■ **Instructions to follow**:
Locate every line in the items below that contains the string "second" and copy each of those lines. Case counts, so count only matches with the same capitalization.

== == ==

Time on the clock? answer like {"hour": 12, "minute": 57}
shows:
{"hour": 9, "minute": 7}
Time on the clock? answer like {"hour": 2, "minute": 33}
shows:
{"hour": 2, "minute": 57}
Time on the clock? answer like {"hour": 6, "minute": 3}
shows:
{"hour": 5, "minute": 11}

== == ==

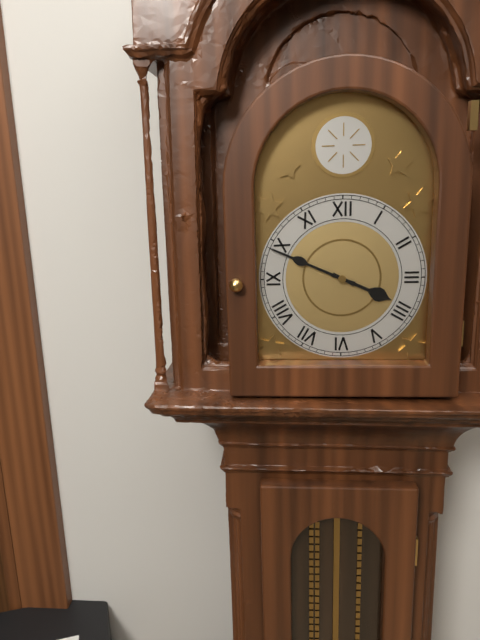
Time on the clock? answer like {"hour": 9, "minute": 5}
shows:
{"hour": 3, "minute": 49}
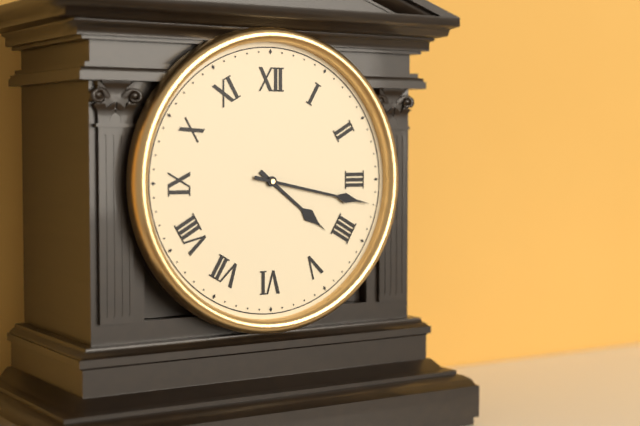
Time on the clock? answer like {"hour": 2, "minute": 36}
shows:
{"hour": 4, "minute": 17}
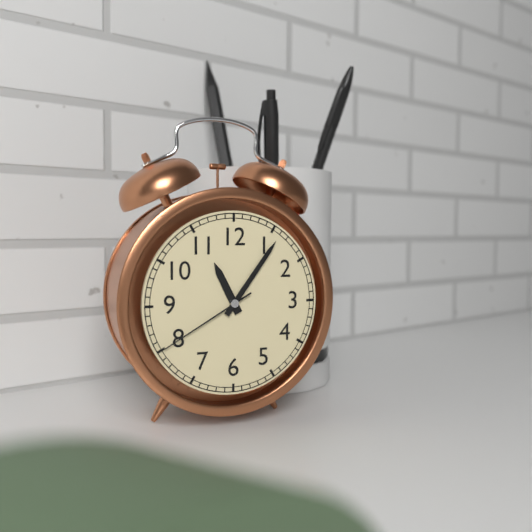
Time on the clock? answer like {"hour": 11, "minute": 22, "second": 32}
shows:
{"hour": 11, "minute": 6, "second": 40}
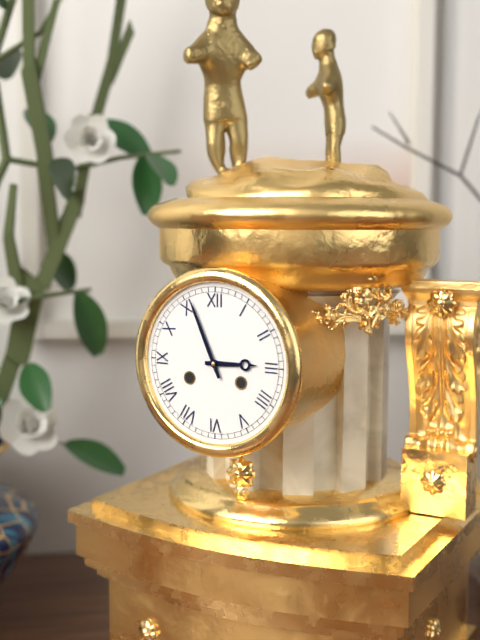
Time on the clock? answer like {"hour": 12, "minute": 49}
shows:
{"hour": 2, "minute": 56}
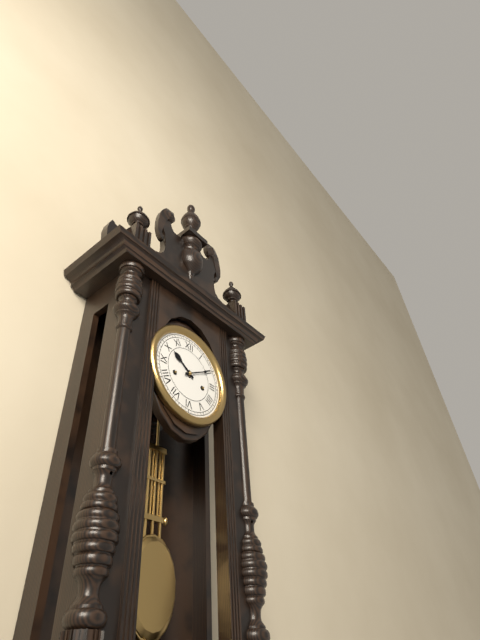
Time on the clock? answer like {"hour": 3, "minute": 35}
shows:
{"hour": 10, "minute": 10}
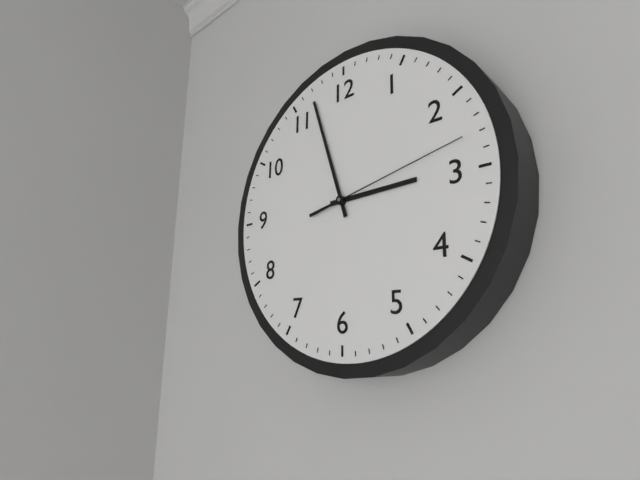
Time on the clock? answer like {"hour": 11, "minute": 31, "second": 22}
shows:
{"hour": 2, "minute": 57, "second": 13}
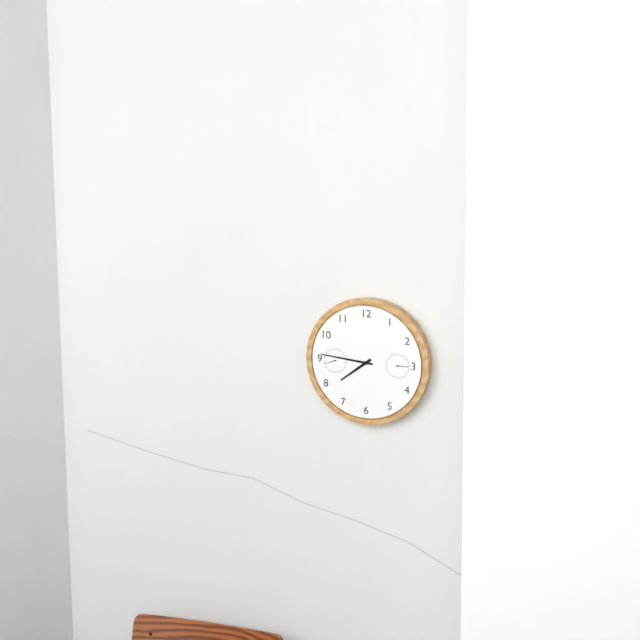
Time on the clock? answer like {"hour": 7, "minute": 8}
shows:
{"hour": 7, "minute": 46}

== == ==

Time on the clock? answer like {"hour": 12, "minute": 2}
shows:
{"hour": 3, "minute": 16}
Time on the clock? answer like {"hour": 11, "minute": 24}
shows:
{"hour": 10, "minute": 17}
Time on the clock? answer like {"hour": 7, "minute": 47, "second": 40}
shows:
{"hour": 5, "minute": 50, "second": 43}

== == ==

■ **Output for this exercise**:
Time on the clock? answer like {"hour": 11, "minute": 22, "second": 32}
{"hour": 11, "minute": 6, "second": 40}
Time on the clock? answer like {"hour": 11, "minute": 31, "second": 22}
{"hour": 2, "minute": 57, "second": 13}
Time on the clock? answer like {"hour": 7, "minute": 47, "second": 40}
{"hour": 5, "minute": 50, "second": 43}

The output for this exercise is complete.